RECHTBANK ALMELO
Sector bestuursrecht
Registratienummer: 08 / 170 BESLU BI1 A
uitspraak van de enkelvoudige kamer
[eiseres],
wonende te [woonplaats], eiseres,
gemachtigde: C. Offereins.
Argonaut Advies B.V.
gevestigd te Utrecht, verweerder.
1. Aanduiding bestreden besluit
Besluit van verweerder d.d. 3 januari 2008.
Bij besluit van 28 september 2007 heeft verweerder de aanvraag van eiseres voor een hoog persoonlijk kilometerbudget afgewezen.
Tegen dit besluit heeft eiseres bij brief van 25 oktober 2007 bezwaar gemaakt.
Bij besluit van 3 januari heeft verweerder het bezwaar van eiseres ongegrond verklaard.
Eiseres heeft tegen dit besluit bij brief van 5 februari 2008 beroep ingesteld.
Verweerder heeft op 21 maart 2008 een verweerschrift ingediend.
Het beroep is behandeld ter openbare zitting van de rechtbank van 1 oktober 2008, waar eiseres met kennisgeving niet is verschenen, terwijl verweerder zich heeft doen vertegenwoordigen door mr. J.P. Matze, advocaat te ’s-Gravenhage en T. Schraven, werkzaam als arts bij Argonaut Advies B.V.
In geschil is de vraag of verweerder terecht de aanvraag van eiseres voor een hoog persoonlijk kilometerbudget heeft afgewezen, omdat eiseres in combinatie met Valys- en NS-ondersteuning medisch gezien in staat is te reizen per trein.
Eiseres stelt zich op het standpunt dat zij wegens persoonsgebonden medische beperkingen van chronische aard vanuit een strikt medische optiek niet in staat is per trein te reizen. Eiseres stelt hiertoe dat zij als gevolg van osteoporose toenemende klachten ondervindt bij het lopen en het zitten.
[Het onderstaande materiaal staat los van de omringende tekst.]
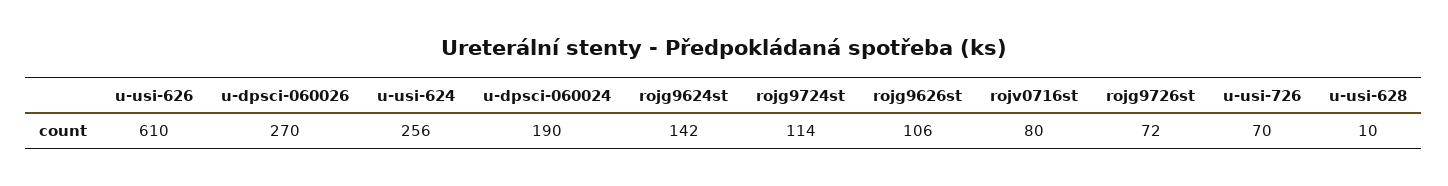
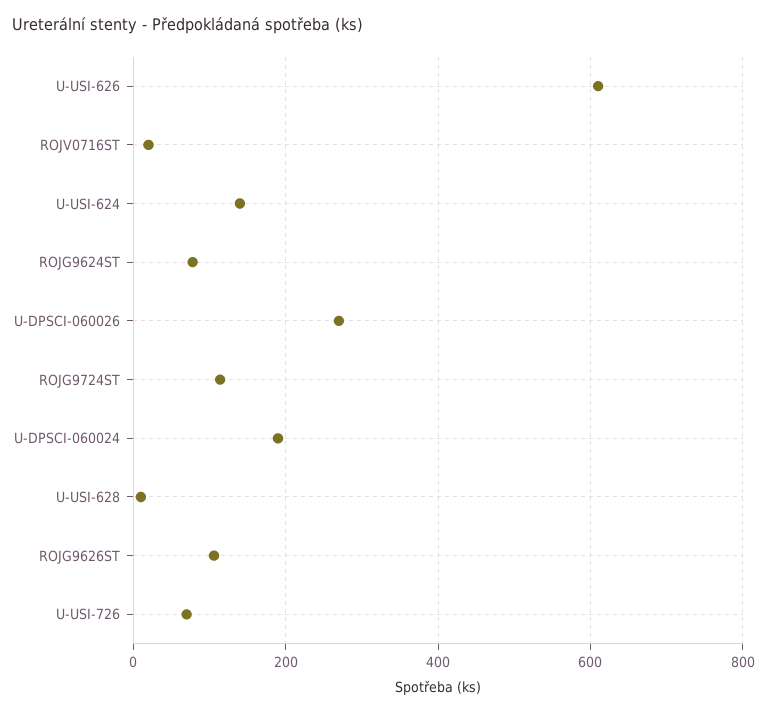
  {
    "u-usi-626": 610,
    "u-dpsci-060026": 270,
-   "u-usi-624": 256,
+   "u-usi-624": 140,
    "u-dpsci-060024": 190,
-   "rojg9624st": 142,
+   "rojg9624st": 80,
    "rojg9724st": 114,
    "rojg9626st": 106,
-   "rojv0716st": 80,
+   "rojv0716st": 20,
-   "rojg9726st": 72,
    "u-usi-726": 70,
    "u-usi-628": 10
  }

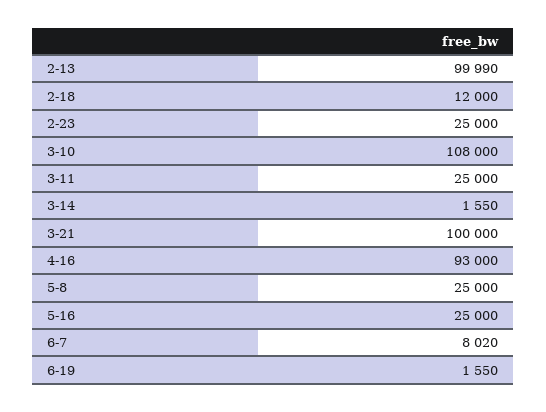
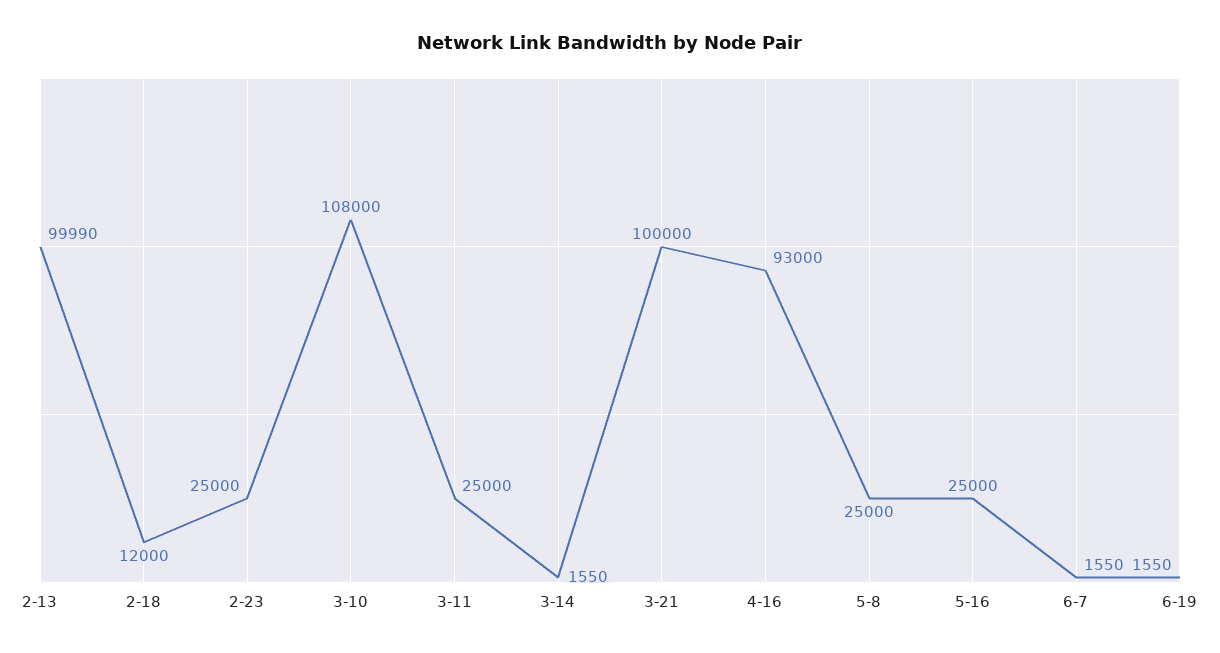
  {
    "2-13": 99990,
    "2-18": 12000,
    "2-23": 25000,
    "3-10": 108000,
    "3-11": 25000,
    "3-14": 1550,
    "3-21": 100000,
    "4-16": 93000,
    "5-8": 25000,
    "5-16": 25000,
-   "6-7": 8020,
+   "6-7": 1550,
    "6-19": 1550
  }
Daartoe heeft eiseres verklaringen van haar huisarts overgelegd die dat bevestigen.
Op gemeentebesturen rust ingevolge de Wet maatschappelijke ondersteuning (WMO) een zorgplicht voor vervoersvoorzieningen voor gehandicapten die daarop zijn aangewezen ten behoeve van het regionale vervoer.
Ten behoeve van het bovenregionale vervoer van gehandicapten heeft de Minister van Sociale Zaken en Werkgelegenheid met ingang van 1 juli 1999 een landelijke voorziening in het leven geroepen (TraXX).
Met ingang van 1 april 2004 is een nieuw vervoerssysteem (Valys) ingevoerd. Het Valys-vervoerssysteem houdt in dat aan een gehandicapte die op grond van de WMO of de Wet voorzieningen gehandicapten (Wvg) beschikt over een scootmobiel of een andere vervoersvoorziening dan wel een rolstoel of over een OV-begeleiderskaart, tegen betaling een zogeheten Valys-pas wordt verstrekt. De houder van een Valys-pas krijgt de beschikking over een standaard persoonlijk kilometerbudget. Voor gehandicapten die in het geheel niet in staat zijn gebruik te maken van de trein en die zelf geen alternatief voor taxivervoer hebben, is voorzien in een hoog persoonlijk kilometerbudget.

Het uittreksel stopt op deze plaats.